The final chapter speaks of a sediment of forgetting settling over No. 124 and Beloved. "This is not a story to pass on," we're told... David Hering comments: "In that epilogue Morrison acknowledges the paradox of what it means to remember something that unspeakable, something that has ruined your body and your mind and the bodies and minds of millions of others. Because how can you go on carrying that? And what Morrison suggests is that you can’t, so you have to give it away. But how to give it away, when giving it away gives the memory, and the story, a power that maybe it shouldn’t have? And so you have that repeated final line, that it is not 'a story to pass on,' which of course holds within it the duality of not avoiding but also not retelling. It's such an extraordinary ending."

***

Hering selects Beloved as one of the five best 20th-century American novels: "For me, Beloved is like an object that light bends around -- I can’t think about American literature without it... Beloved is at least partly about looking that fallacious dream of American unity directly in the face and excavating the utter horror on which it’s built."
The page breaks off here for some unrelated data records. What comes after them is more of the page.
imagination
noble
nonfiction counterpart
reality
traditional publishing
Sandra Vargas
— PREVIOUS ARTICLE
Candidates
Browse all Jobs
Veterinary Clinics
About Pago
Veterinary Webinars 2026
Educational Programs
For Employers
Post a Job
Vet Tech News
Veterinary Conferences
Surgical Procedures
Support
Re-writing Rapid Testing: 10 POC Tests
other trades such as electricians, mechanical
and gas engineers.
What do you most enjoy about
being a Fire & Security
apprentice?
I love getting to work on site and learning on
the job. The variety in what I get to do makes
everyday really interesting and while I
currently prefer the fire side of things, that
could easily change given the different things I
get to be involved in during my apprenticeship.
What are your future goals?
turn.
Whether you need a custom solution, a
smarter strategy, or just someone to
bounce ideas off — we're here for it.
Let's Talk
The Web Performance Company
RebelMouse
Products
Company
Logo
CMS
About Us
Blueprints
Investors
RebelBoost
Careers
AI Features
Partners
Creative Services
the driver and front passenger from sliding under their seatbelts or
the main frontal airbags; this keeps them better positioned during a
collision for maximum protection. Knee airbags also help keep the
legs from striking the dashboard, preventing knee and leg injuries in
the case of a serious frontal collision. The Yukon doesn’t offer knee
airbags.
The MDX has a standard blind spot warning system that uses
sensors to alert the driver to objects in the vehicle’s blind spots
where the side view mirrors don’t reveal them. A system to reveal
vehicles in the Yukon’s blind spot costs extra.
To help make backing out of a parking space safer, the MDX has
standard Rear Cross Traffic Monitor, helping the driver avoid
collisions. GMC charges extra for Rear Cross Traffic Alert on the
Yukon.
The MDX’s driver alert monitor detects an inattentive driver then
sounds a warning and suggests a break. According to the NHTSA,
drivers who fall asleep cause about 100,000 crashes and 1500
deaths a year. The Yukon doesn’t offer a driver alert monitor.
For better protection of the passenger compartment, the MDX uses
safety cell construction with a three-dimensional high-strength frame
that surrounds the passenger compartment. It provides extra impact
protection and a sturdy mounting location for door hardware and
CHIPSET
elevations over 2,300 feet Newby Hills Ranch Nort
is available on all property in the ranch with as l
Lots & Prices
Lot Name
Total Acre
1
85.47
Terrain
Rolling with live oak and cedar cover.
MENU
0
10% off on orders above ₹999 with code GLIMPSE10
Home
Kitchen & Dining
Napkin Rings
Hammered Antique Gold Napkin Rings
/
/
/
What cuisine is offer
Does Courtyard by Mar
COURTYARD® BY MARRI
Margaret Atwood also praised the novel when it appeared in 1987. And she points to an onslaught on family life that is still reverberating to this day: "Above all, [slavery] is seen as one of the most viciously antifamily institutions human beings have ever devised. The slaves are motherless, fatherless, deprived of their mates, their children, their kin. It is a world in which people suddenly vanish and are never seen again, not through accident or covert operation or terrorism, but as a matter of everyday legal policy." That is indeed one of the many, many horrifying elements depicted in the novel. "Men and women," Morrison tells us, "were moved around like checkers".

Tiffany DiMatteo also notes that the book Beloved has gathered its own story. "The novel failed to win the National Book Award for [1988], prompting a large group of renowned, self-identified 'black writers' to publish a protest in the New York Times Book Review. This group, including such figures as Maya Angelou, Lucille Clifton, and Henry Louis Gates, Jr., 'here assert ourselves against such oversight and harmful whimsy' and claim that 'the legitimate need for our own critical voice in relation to our own literature...no longer be denied.' In 2006, a group of writers and critics polled by the New York Times voted that Beloved was the best work of literature of the last twenty-five years... The same year that Morrison's novel was voted to be the best work of fiction, it was also on the top of the American Library Association's list of most challenged books for 'complaints [of] offensive language, sexual content, [and] unsuited to age group.'"

In all, it's a book I can't say I enjoyed reading, but it's one that I'm very glad to have read.